Principle questions run the law-school engine in miniature: a general rule, a specific case, and the question of whether one governs the other. They come in two directions, sometimes the stimulus gives the principle and the answers offer cases; sometimes a case sits in the stimulus and the answers offer candidate principles, and both directions reward the same act of translation: converting the rule into a precise conditional, then matching its terms against facts with no generosity whatsoever.
Rule-to-fact fit. A principle is a conditional wearing formal clothes, “a refund is warranted whenever a product fails within its warranty period” is just fails within warranty → refund warranted. The test asks whether you can extract that conditional cleanly and then verify, term by term, that a case actually triggers it. Most wrong answers fail on a single unmet term, and most test-takers miss the failure because they matched the mood of the rule instead of its language.
Stems: “Which one of the following judgments conforms most closely to the principle stated above?” or “most closely conforms to the principle,” or, in the reverse direction, “Which one of the following principles, if valid, most helps to justify the reasoning above?” The direction tells you what to translate first, but something always gets translated.
One: convert the principle to a conditionaltrigger on the left, verdict on the right, every qualifying word preserved. Two: underline the trigger’s terms. “Knowingly,” “within the warranty period,” “without consent”, each is a separate gate. Three: audit the case against each gate. All gates open, the verdict follows; one gate shut, it doesn’t, no partial credit. Four: respect the arrow’s direction. A rule that licenses refunds when products fail says nothing about cases where products didn’t fail; the reverse reading is the type’s signature trap.
Principle: “Veridian Solar should refund an installation fee whenever a system it installed produces less power than its written estimate and the shortfall is not caused by the customer’s own modifications.”
Case in answer (C): “The Okafors’ system produces 15 percent less power than Veridian’s written estimate. An inspection found the panels intact and unmodified, but a neighbor’s new addition now shades the roof each afternoon.” Run the gates: shortfall versus written estimate, open. Caused by customer modification? The shading is the neighbor’s doing, not a customer modification, gate open.

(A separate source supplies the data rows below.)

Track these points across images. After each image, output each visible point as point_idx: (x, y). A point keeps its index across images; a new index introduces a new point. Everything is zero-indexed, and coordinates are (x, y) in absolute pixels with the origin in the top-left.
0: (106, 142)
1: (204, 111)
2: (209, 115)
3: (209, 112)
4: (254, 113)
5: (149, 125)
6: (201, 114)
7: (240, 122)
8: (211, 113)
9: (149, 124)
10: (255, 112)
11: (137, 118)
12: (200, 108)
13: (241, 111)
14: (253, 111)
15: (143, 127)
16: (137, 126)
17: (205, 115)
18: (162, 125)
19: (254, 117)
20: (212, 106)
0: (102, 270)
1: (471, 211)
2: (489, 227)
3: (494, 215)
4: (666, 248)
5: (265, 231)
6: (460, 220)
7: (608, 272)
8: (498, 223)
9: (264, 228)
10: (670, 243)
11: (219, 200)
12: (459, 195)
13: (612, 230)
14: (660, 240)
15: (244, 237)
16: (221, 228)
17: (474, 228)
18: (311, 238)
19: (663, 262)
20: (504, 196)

Verdict follows: refund warranted; (C) conforms. The trap answer features a customer who added a battery wall himself before the shortfall, sympathetic case, shut gate, no refund under this rule. The rule, not your sense of fairness, is the judge. That sentence is the whole type.
When the stimulus argues from facts to a verdict and the answers offer principles, reverse the machine: extract the argument’s actual move, these facts, therefore this verdictand hunt the principle whose trigger those facts satisfy and whose output is that verdict. The classic trap is the over-broad principle whose verdict is right but whose trigger the facts never meet, and its cousin, the principle pointing the correct direction with one extra requirement the stimulus can’t prove. Justification means full coverage: trigger satisfied, verdict delivered.
Withheld Tip: circle the quantifying and qualifying words in every principle, “only,” “whenever,” “unless,” “knowingly.” “Only” reverses the arrow; “unless” hides a negation; “knowingly” adds a mental-state gate students skip at full sprint. The hard versions of this type are decided entirely inside those small words.
The Reversal applies the rule backwards, treating the verdict as the trigger. The Open Gate Illusion satisfies most conditions and quietly fails one. The Sympathy Verdict reaches the morally appealing outcome the rule doesn’t license. The Bigger Rule offers a broader principle than the facts can trigger, right spirit, wrong coverage.
Log principle misses by gate: which specific term did you fail to check? Blind review here is unusually instructive, rewrite the principle as a conditional and re-audit; if the miss dissolves, your error was extraction speed, trainable with timed translation drills. If the conditional itself comes out wrong even calmly, the “only/unless/whenever” mechanics need an untimed week, and the Priority Stack should schedule it alongside sufficient assumption work, the two types share an engine, and training one discounts the other.
At their core, yes, a principle is a conditional with normative output. The added difficulty is linguistic: the conditionals arrive in dense prose, and extraction under time is the skill being priced.
One of them fails a gate, re-audit term by term, especially mental-state and timing qualifiers. Ties on this type are almost always a skipped word, not a genuine ambiguity.
Because the question grades rule-application, not justice. A harsh outcome the rule licenses beats a kind outcome it doesn’t, a distinction the test shares with the first year of law school.
Principle questions are the most honest preview of legal reasoning on the exam: a rule, a record, and the discipline to let the first govern the second. Students who learn to audit gates instead of moods don’t just gain points here, they arrive at law school with the central habit already installed.